Loch Bad a' Ghaill is a small remote and deep freshwater loch that is located 10 miles north of Ullapool and immediately north west of Loch Lurgainn. It is located in the Coigach peninsula in Lochbroom, Wester Ross. The scenic qualities of Coigach, along with neighbouring Assynt, have led to the area being designated as the Assynt-Coigach National Scenic Area, one of 40 such areas in Scotland. The main settlement in the area, located directly to the north-west is Achiltibuie.

==Geography==
Loch Bad a' Ghaill is one of three lochs that extend on generally western direction and drains the loch in Enard Bay. The first of these is Loch Lurgainn to the south-east that drains into Loch Bad na h-Achlaise, a small lochan that drains into Loch Bad A' Ghaill that in turn drains into the large Loch Osgaig, which drains through an unnamed river into the small Garvie Bay.

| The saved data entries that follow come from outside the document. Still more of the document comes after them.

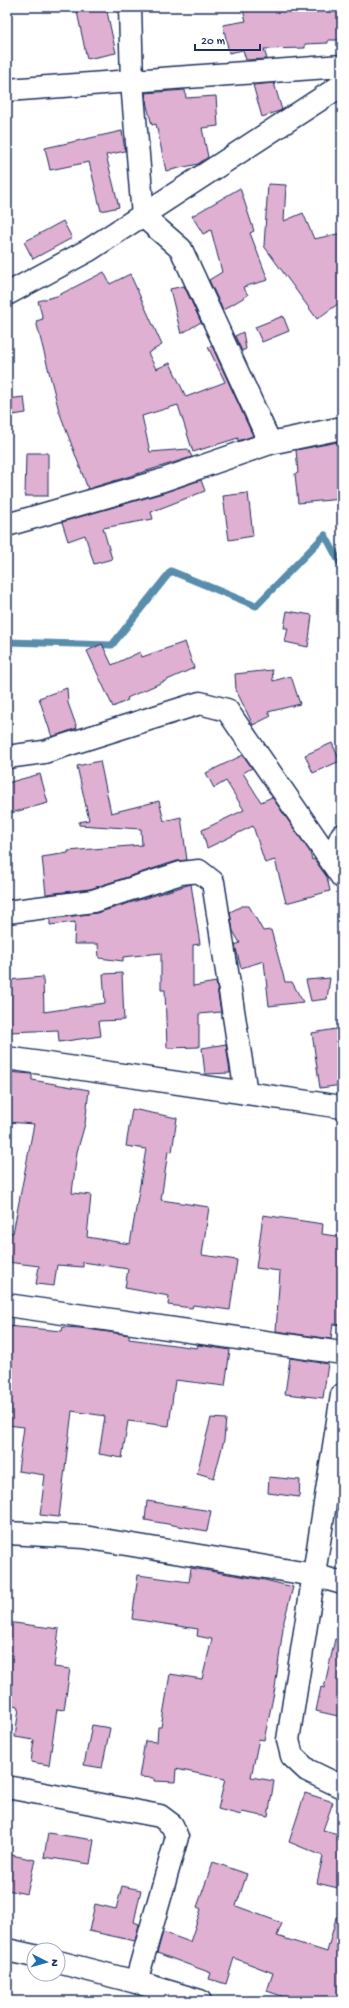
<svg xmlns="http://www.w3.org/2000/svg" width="349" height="2008" font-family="'Gochi Hand',sans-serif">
<rect width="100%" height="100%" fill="#fff"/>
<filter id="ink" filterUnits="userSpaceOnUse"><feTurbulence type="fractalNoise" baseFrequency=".025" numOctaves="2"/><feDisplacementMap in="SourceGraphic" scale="8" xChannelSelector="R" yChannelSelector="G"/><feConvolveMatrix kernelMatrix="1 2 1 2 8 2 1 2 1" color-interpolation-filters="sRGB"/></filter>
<g filter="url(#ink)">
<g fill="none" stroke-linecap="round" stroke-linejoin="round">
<!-- stream -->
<path stroke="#588dac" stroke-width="7" d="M7 642 112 645 171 571 256 606 325 535 342 567"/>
</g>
<!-- building -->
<g fill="#dfb0d1" stroke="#1b2f5e">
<path d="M76 7H106L116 53 87 59Z"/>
<path d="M242 7H342V40H328V43L305 44V48L264 49 267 59 246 60 243 50 229 53 223 25 246 21Z"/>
<path d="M274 83 282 110 262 117 253 85Z"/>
<path d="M185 90 186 98 216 96 218 126 202 128 208 157 198 164 166 171 156 124 152 125 147 106 145 93Z"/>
<path d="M122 131 125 151 106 155 119 207 101 211 89 162 50 170 45 148Z"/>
<path d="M268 184 286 185 284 221 303 213 314 239 342 233V301L317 319 264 246Z"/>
<path d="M240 188 254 231 250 233 268 280 243 287 248 295 223 310 209 280 222 272 211 230 203 234 192 216Z"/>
<path d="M63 221 72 238 33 259 24 242Z"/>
<path d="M104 272 110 284 130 274 162 345 148 353 156 369 170 363 186 397 225 382 208 347 212 346 253 436 238 441V438L193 452 178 405 142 416 150 452 188 449 192 457 88 489 59 411 36 321 43 319 38 301 57 296Z"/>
<path d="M184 286 201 322 181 334 170 289Z"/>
<path d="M283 316 289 331 262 342 255 327Z"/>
<path d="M243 332 246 349 242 351 235 336Z"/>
<path d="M24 397 26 413 7 416V399Z"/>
<path d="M338 442 342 499 298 503 295 474 298 473 296 450Z"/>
<path d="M26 453H48V496H25Z"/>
<path d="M201 480 205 491 151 512 153 519 103 528 112 559 94 564 85 535 68 541 62 522 163 493Z"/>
<path d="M248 493 253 536 229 540 223 496Z"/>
<path d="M287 611 312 615 308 647 285 642 288 628H284Z"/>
<path d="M185 642 194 668 127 698 128 700 113 707 87 651 102 644 112 665 140 652 142 657Z"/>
<path d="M272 670 273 681 291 676 300 704 268 712 271 716 253 725 236 690 235 674Z"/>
<path d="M67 688 68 703 77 728 52 737 39 698Z"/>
<path d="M332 743 340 761 313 773 305 755Z"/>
<path d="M243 755 252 768 243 773 261 802 272 797 310 852 312 860 314 859 327 877 330 891 286 903 275 860 265 863 253 826 207 848 202 830 244 810 226 781 214 788 206 773Z"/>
<path d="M100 761 111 813 159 801 164 821 181 817 187 860 177 861 90 889 46 894 42 857 68 853V851L142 845 141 829 79 825V822L89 820 77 766Z"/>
<path d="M40 774 48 803 7 814V783Z"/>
<path d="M191 884 200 944 193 945V986L216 982 221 1012 199 1014V1047L167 1048 165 990H161V953L123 957V961L99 958 98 944H74L75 922 50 925V919L97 913Z"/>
<path d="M242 906H249L263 931 271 930 285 982H292L303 1002 269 1006 264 961 241 968 235 945 240 943 233 931 230 912Z"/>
<path d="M122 973 124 1020 99 1021 101 1036 59 1042 58 1030 10 1032 8 980 43 977 44 1012 105 1003 103 974Z"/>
<path d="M330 978 327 999 311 1001 306 980Z"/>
<path d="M342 1028V1085L320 1088 312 1033Z"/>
<path d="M226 1044 230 1073 205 1074 202 1048Z"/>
<path d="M7 1072 32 1074V1080L89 1090 85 1124 77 1152 72 1193 91 1195 87 1237 130 1244 146 1149 126 1146 132 1109 177 1118 172 1152 168 1151 161 1200 209 1207 202 1255 237 1260 230 1310 193 1305 192 1308 168 1305 169 1296 125 1288 128 1269 83 1262V1267L57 1265 54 1286 36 1284 39 1266 7 1262 9 1232 13 1233 34 1124 7 1122Z"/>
<path d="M263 1215 323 1224 322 1234 342 1237V1325L333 1324 331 1339 276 1331 280 1271 256 1268Z"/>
<path d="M7 1326 62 1331 63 1327 80 1328 129 1335V1339L197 1348 198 1345 230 1350 225 1386 175 1380 169 1426 128 1421 122 1458 99 1454 105 1416 72 1411 59 1517 40 1515 45 1475 18 1471 24 1427 7 1425V1398L12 1364H7Z"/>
<path d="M290 1358 328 1364 323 1398 285 1394Z"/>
<path d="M211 1418 226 1419 224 1440 214 1478 197 1473Z"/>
<path d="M269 1477 300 1480 299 1497 268 1493Z"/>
<path d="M147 1501 211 1511 207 1531 145 1520Z"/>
<path d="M191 1568 265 1580 293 1587 284 1621 275 1688 264 1740 259 1739 251 1777 274 1781 268 1817 242 1812 241 1815 218 1809 225 1779 176 1769 175 1782 154 1781V1778L139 1777 145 1741 157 1742 158 1727H161L170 1674 202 1679 212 1639 197 1636 198 1629 132 1619 138 1575 189 1582Z"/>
<path d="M7 1622 59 1629 54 1667 70 1669 64 1710 57 1709 49 1765 31 1762 34 1740 15 1737 19 1708 18 1706 7 1704Z"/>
<path d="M335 1639 342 1640V1717L316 1711 321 1687 324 1688Z"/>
<path d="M92 1725 110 1728 102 1768 84 1765Z"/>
<path d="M305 1793 333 1802 323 1830 342 1835V1889L317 1883 323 1856 289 1842Z"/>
<path d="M48 1833 94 1840 90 1864 44 1857Z"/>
<path d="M7 1854 35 1860 27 1894 7 1890Z"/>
<path d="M213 1862 247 1874 236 1906 282 1923 277 1936 327 1952 336 1918 342 1919V2001H296L267 1991 273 1973 234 1958 226 1984 209 1979 211 1973 157 1953 163 1932 190 1942 201 1909 197 1907Z"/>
<path d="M122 1886 141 1890 134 1922 139 1924 135 1941 89 1931 95 1904 116 1909Z"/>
</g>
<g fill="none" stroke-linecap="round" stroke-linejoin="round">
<!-- minor casing -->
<g stroke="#1b2f5e" stroke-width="25">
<g id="minor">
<path d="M130 7 132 82 143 216 181 249 270 443"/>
<path d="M7 90 342 66"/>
<path d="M7 294 89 250 342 85"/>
<path d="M7 525 160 481 270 443 342 428"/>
<path d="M7 757 44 752 200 703 227 710 342 877"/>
<path d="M331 860 342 835"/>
<path d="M7 912 93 901 181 873 199 871 213 882 246 1093"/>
<path d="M7 1058 342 1107"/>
<path d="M7 1305 342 1353"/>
<path d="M342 1395 288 1740 292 1756 307 1770 342 1787"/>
<path d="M7 1533 84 1537 314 1575 342 1583"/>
<path d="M7 1787 160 1816 172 1825 177 1837 136 1982"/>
<path d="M7 1950 34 1956"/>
<path d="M58 1962 136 1982 200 2001"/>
</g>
</g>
<!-- minor -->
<use href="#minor" stroke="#fff" stroke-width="22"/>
</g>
</g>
<!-- margin -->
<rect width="349" height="2008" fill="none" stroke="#fff" stroke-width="24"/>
<rect x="12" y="12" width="325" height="1984" fill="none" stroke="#1b2f5e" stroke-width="1.5" filter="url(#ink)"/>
<!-- north arrow -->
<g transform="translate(46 1962) rotate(96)"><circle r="19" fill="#ffffff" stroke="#a4acbf"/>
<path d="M0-3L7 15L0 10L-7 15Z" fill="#1f6fb2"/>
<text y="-6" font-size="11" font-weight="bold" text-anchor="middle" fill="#1b2f5e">N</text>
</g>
<!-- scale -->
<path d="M195 44v6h65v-6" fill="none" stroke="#1b2f5e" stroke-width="2"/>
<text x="201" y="44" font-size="12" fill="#1b2f5e" stroke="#ffffff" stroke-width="3" paint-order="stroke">20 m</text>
</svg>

The three lochs are contained in a long valley that is bounded by a series of peaks consisting of large hills and mountains with associated ridges. At the western edge of the loch is the mountain Cùl Beag at 769 m. At the southern, flanking the loch is Sgòrr Tuath, a hill at 587.5m. Moving west along the loch at its mid-section, and to the north is the mountain of Stac Pollaidh. As you move towards the sea, there is a ridge to the south with the small peak of Meall Doire an t-Sidhein at 181m, that gets progressively shallower as you approach Enard Bay.

==Fishing==
Loch Bad a' Ghaill is very rarely fished due to its remote location and forbidding appearance. It does contain small trout around 8oz as well as sea trout and salmon. Black Zulu, Soldier Palmer and Peter Ross are the most common flies used on the loch.